Saving and loading in R’s data format
R has support for saving and loading using an R-specific binary format. In combination with compression (the default), this can substantially reduce large file sizes and speed up the saving/loading process. R data files are usually given the “.Rdata” extension.
save(my.data, file="synthetic-data.Rdata")
Any variable or R function can be saved, and not just data frames. Multiple objects can be saved using a command such as
save(object1, object2, object3, file="filename.Rdata")
The save.image
command saves all of the variables in the workspace.
Unlike write.csv
and read.csv
, the name of a saved variable is associated with the saved value. Loading the .Rdata file associates the same variable name to the same data.
load(file="synthetic-data.Rdata")
Performing a simple linear regression
With our loaded my.data
, we can use some of R’s built-in statistical methods to try to estimate a linear model for y
given x1
and x2
.
model <- lm(y ~ x1 + x2, my.data)
summary(model)
##
## Call:
## lm(formula = y ~ x1 + x2, data = my.data)
##
## Residuals:
## Min 1Q Median 3Q Max
## -2.9243 -0.8558 0.0671 0.9305 3.6348
##
## Coefficients:
## Estimate Std. Error t value Pr(>|t|)
## (Intercept) 3.1507 0.1353 23.288 < 2e-16 ***
## x1 0.4641 0.1197 3.876 0.000193 ***
## x2 -0.3610 0.1320 -2.735 0.007408 **
## ---
## Signif. codes: 0 '***' 0.001 '**' 0.01 '*' 0.05 '.' 0.1 ' ' 1
##
## Residual standard error: 1.321 on 97 degrees of freedom
## Multiple R-squared: 0.1746, Adjusted R-squared: 0.1576
## F-statistic: 10.26 on 2 and 97 DF, p-value: 9.069e-05
The linear model says that data point y[i]
is a realization of a normal random variable
\[Y^{(i)} = \beta_0 + \beta_1 x_1^{(i)} + \beta_2 x_2^{(i)} + \sigma Z^{(i)},\]
where \(Z^{(1)},\ldots,Z^{(n)}\) is a sequence of independent standard normal random variables.
In particular, the intercept \(\beta_0\) is included by default.

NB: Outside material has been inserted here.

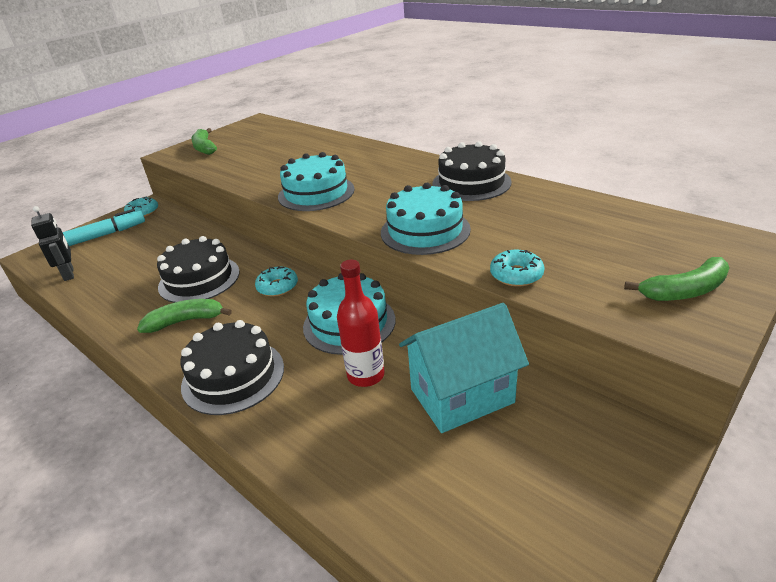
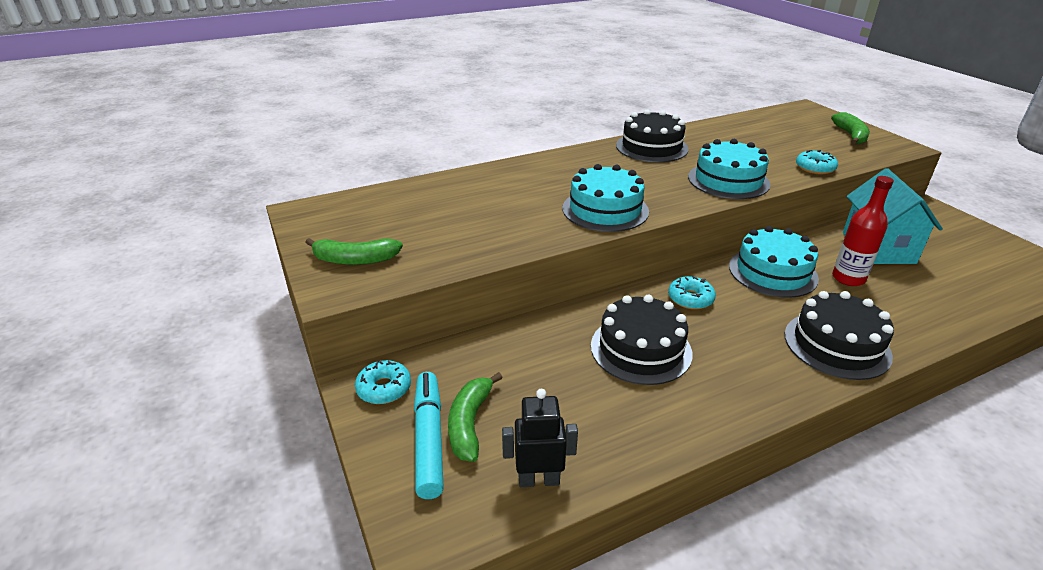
camera: 70 degrees left, 0 degrees up
(186, 321) = (729, 367): green banana -> green banana (470, 423)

We can compare the “true” values of the coefficients with the fitted values.
beta.true
## [1] 3.2 0.5 -0.2
model$coefficients
## (Intercept) x1 x2
## 3.1507283 0.4641199 -0.3610236
We can similarly compare the “true” variance of the errors with the unbiased estimate.
sigmaSq.true
## [1] 2
summary(model)$sigma^2
## [1] 1.744297
Computing the estimates directly
The estimates obtained in the linear regression example are not difficult to obtain: the lm
function is useful because it can be used easily and has been tested extensively.
First we create the design matrix
X <- cbind(rep(1, n), my.data$x1, my.data$x2)

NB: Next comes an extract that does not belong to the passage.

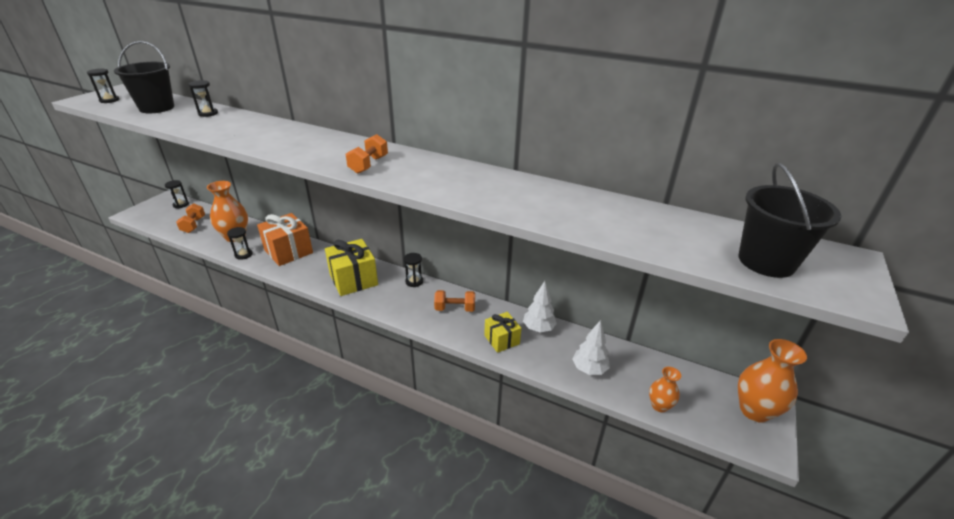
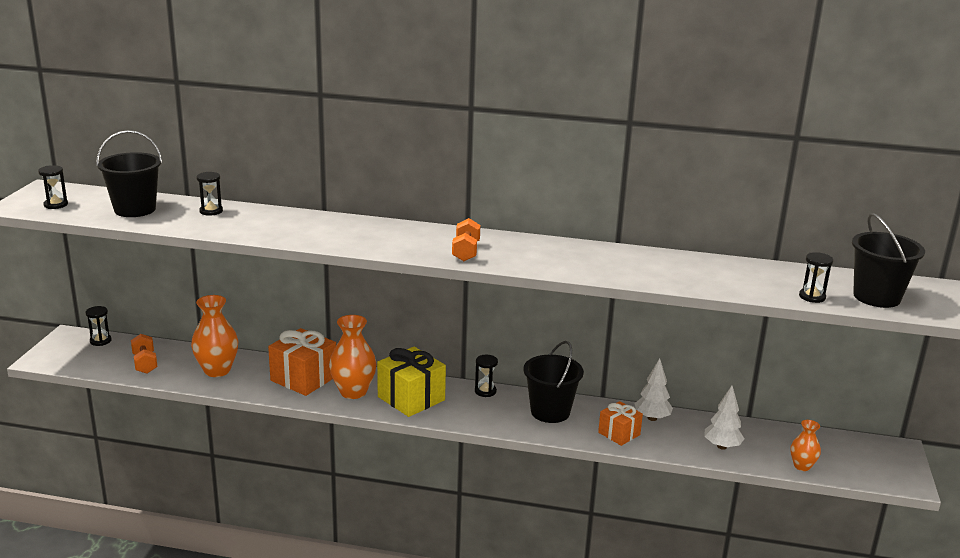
camera: 15 degrees left, 10 degrees down
(243, 254) = (247, 389): black hourglass -> black hourglass (812, 297)
(455, 308) = (550, 412): orange dumbbell -> black bucket
(501, 340) = (619, 433): yellow gift -> orange gift
(754, 410) = (889, 457): orange vase -> orange vase (353, 392)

We can check that this is the same as the design matrix used by lm
, via the model.matrix
function.
all(X == model.matrix(model))
## [1] TRUE
The maximum likelihood estimate of the coefficient vector \(\beta\) is
\[\hat{\beta}_{\rm ML} = (X^{\rm T}X)^{-1}X^{\rm T}y,\]

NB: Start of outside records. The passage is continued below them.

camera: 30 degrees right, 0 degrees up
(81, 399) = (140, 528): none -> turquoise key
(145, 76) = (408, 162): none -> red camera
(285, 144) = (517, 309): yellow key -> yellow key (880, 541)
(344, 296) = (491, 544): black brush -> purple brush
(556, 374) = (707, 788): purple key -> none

which is straightforward to compute.
beta.hat <- solve(t(X)%*%X, t(X)%*%my.data$y)
beta.hat
## [,1]
## [1,] 3.1507283
## [2,] 0.4641199
## [3,] -0.3610236
A prediction of \(y\) given \(x = (1,x_1,x_2)\) is
\[f(x) := \hat{\beta}_0 + \hat{\beta}_1 x_1 + \hat{\beta}_2 x_2,\]
and the residual sum of squares is
\[{\rm RSS} = \sum_{i=1}^n (y^{(i)} - f(x^{(i)}))^2.\]
The maximum likelihood estimate of \(\sigma^2\) is
\[\hat{\sigma}^2_{\rm ML} = \frac{1}{n} {\rm RSS},\]
The ML estimate \(\hat{\sigma}^2_{\rm ML}\) is not what was reported above. Instead, what is reported by summary(model)$sigma^2
is the unbiased estimate
\[\hat{\sigma}^2 = \frac{1}{n-3} {\rm RSS}.\]
RSS <- sum((my.data$y - X%*%beta.hat)^2)
sigmaSq.MLE <- RSS / n
sigmaSq.hat <- RSS / (n-3)
sigmaSq.MLE
## [1] 1.691969
sigmaSq.hat
## [1] 1.744297
The estimator is unbiased because the distribution of \({\rm RSS}/\sigma^2\) is \(\chi^2_{n-3}\).